Firman Tuhan jelas meminta kita agar menghindari keserakahan, bahkan disebut sajapun jangan (Efesus 5:3). Bagian lain Firman Tuhan menyebut orang serakah sama dengan penyembah berhala yang tidak akan mendapat bagian di dalam Kerajaan Kristus dan Allah (Efesus 5:5).

Saya merasa mendapat hikmat dari kisah si ibu penjaja kue dan bapak tukang ‘cukur’, betapa hidup itu bukan ‘melulu’ soal uang, harta benda, jabatan, pangkat dan lain-lain. Jangan serakah!
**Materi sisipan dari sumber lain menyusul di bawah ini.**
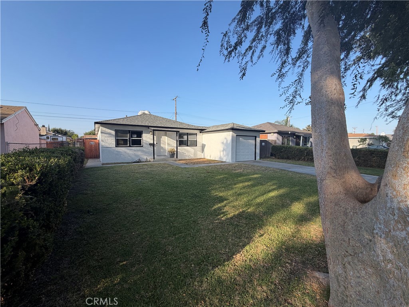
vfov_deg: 85.7
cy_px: 154
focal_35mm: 14
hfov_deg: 102.1
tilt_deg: -2.5
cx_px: 204
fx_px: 165
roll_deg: -0.3
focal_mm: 2.22
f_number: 2.2
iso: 40
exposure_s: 1/751
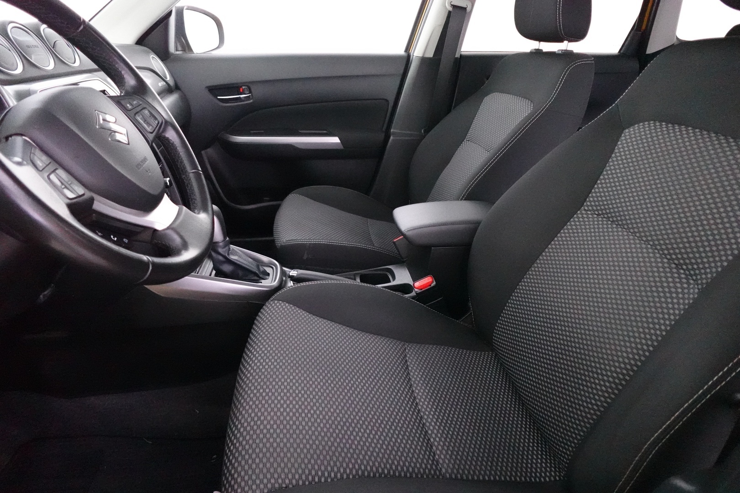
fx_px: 411
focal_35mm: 20
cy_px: 246
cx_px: 370
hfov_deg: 84.0
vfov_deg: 61.9
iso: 6400
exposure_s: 1/60
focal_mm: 7.6
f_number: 2
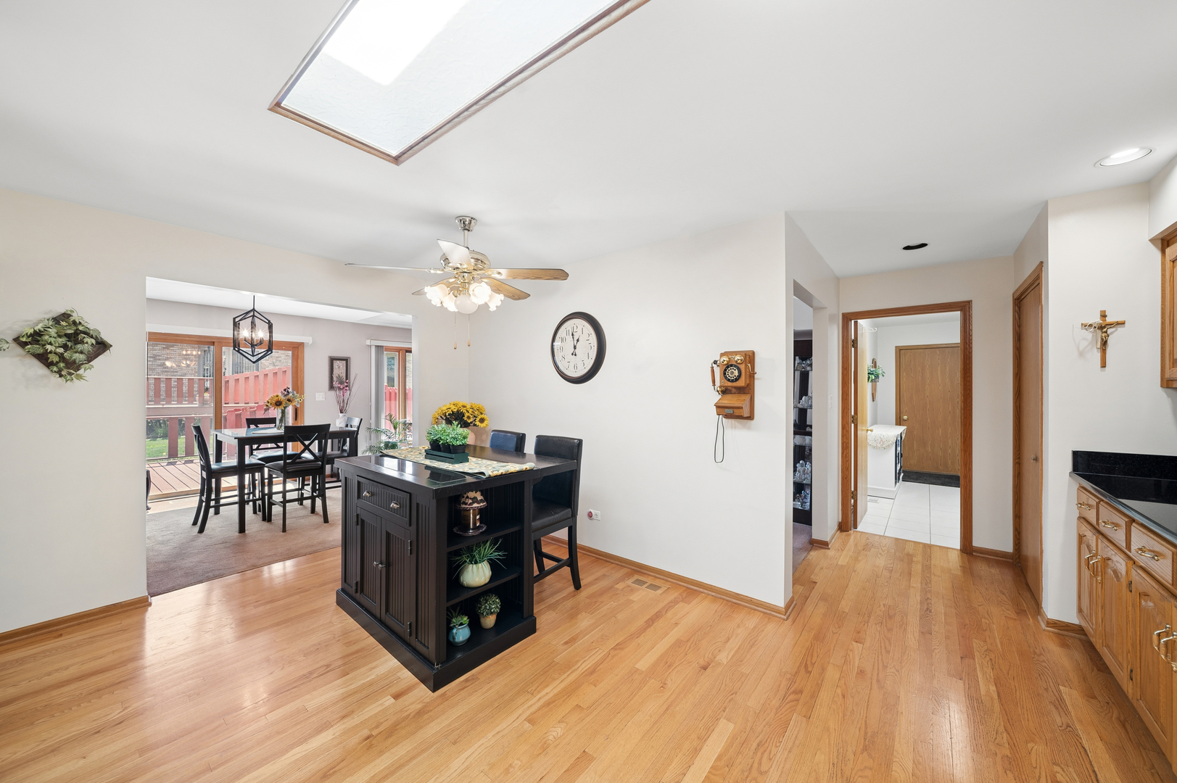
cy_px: 392
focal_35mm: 13
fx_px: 425
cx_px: 588
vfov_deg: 85.4
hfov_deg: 108.4
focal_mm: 13
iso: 400
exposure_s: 1/15
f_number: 8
Cukupkankanlah dirimu dengan apa yang Tuhan beri.

Rasul Yohanes dalam Lukas 3:14 menjawab pertanyaan para prajurit tentang apa yang harus mereka lakukan agar hidup berkenan di hadapan Allah dengan berkata;  “Jangan merampas dan jangan memeras dan cukupkanlah dirimu dengan gajimu.”

Tuhan memang memberikan rejeki atau berkat yang berbeda-beda kepada setiap manusia. Tapi Kebahagiaan tak diukur dari apa yang kita punya. Kebahagiaan berasal dari dalam hati kita sendiri. Mari kita jalani hidup dengan ikhlas dan penuh rasa syukur.

Ada baiknya kita renungkan kembali Firman Tuhan dalam Ibrani 13:5: Janganlah kamu menjadi hamba uang dan cukupkanlah dirimu dengan apa yang ada padamu. Karena Allah telah berfirman: “Aku sekali-kali tidak akan membiarkan engkau dan Aku sekali-kali tidak akan meninggalkan engkau.”